One was for a production of Lear by Branagh’s Renaissance Theatre Company in which Richard Briers had played the title role.

“The other was for Les Dawson in Run For Your Wife and I said, ‘I’ve done that as well.’”

“A good actor should be able to do both. Well at least have a go at Lear!”

And that last remark certainly sums up the Richard Briers I met.

For an actor who dominated our television screens for years, he could not have been more modest, more self-effacing and downright good fun.

“Life is very ordinary,” he said. “I walk the dog twice a day when I’m home. I collect second-hand gardening books.

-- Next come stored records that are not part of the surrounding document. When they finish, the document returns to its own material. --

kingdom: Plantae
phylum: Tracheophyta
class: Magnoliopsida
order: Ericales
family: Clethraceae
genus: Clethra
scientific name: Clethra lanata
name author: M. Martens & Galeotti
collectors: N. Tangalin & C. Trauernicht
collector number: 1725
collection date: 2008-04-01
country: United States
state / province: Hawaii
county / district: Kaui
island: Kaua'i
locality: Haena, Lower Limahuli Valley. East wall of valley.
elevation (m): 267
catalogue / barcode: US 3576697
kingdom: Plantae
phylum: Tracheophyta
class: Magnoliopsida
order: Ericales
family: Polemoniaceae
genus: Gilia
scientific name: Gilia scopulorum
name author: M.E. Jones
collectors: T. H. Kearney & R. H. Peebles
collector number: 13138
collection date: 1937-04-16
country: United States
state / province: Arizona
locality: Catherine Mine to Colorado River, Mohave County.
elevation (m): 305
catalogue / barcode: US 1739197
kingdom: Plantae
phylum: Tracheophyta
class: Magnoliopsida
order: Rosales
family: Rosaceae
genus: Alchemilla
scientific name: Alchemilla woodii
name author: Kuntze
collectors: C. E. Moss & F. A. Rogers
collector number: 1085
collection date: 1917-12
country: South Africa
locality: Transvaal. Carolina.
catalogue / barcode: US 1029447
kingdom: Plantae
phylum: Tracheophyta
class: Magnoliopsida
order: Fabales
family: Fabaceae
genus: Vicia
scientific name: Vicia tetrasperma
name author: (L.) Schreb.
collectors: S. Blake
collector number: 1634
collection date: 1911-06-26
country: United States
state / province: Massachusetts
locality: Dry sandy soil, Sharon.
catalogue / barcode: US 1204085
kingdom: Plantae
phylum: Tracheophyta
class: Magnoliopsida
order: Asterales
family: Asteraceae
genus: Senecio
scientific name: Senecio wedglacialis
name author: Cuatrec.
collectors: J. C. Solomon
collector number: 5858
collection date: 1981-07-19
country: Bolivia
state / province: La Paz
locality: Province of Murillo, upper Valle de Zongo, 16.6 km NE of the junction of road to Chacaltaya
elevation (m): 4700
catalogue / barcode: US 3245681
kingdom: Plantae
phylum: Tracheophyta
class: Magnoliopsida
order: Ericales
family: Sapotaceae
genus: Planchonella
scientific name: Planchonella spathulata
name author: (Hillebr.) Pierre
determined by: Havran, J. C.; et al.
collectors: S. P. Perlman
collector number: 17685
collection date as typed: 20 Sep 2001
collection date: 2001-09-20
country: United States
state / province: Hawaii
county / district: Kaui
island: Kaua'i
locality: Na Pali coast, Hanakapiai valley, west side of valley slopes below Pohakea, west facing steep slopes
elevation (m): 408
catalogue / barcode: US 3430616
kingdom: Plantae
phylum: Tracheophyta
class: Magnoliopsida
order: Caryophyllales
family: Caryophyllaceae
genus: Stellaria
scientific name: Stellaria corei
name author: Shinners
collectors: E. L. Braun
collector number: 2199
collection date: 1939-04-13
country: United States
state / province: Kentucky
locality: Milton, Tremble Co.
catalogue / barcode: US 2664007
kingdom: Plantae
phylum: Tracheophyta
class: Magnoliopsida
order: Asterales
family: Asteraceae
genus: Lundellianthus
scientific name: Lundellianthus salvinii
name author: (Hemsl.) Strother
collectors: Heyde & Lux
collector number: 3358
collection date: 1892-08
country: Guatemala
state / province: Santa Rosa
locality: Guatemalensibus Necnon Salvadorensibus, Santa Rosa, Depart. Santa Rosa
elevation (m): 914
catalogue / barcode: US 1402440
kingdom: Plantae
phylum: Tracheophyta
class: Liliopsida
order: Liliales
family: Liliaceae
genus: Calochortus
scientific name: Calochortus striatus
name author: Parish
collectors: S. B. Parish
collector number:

“I like gardening. Well,” he joked, “I cut the grass and do the edges.”

And talking of neighbours, what about that man Tom? Would it be such a Good Life with him over the garden wall?

“I wouldn’t want Tom for a neighbour,” he said happily.

“I’m more like Jerry. I think I would have to move.”

Listening this week to Penelope Keith, Richard Briers’ co-star on The Good Life, I thought she summed him up perfectly.

“He was what it said on the tin; a thoroughly nice chap” .

And a hugely talented one too. A good life then and one that was anything but “ordinary.”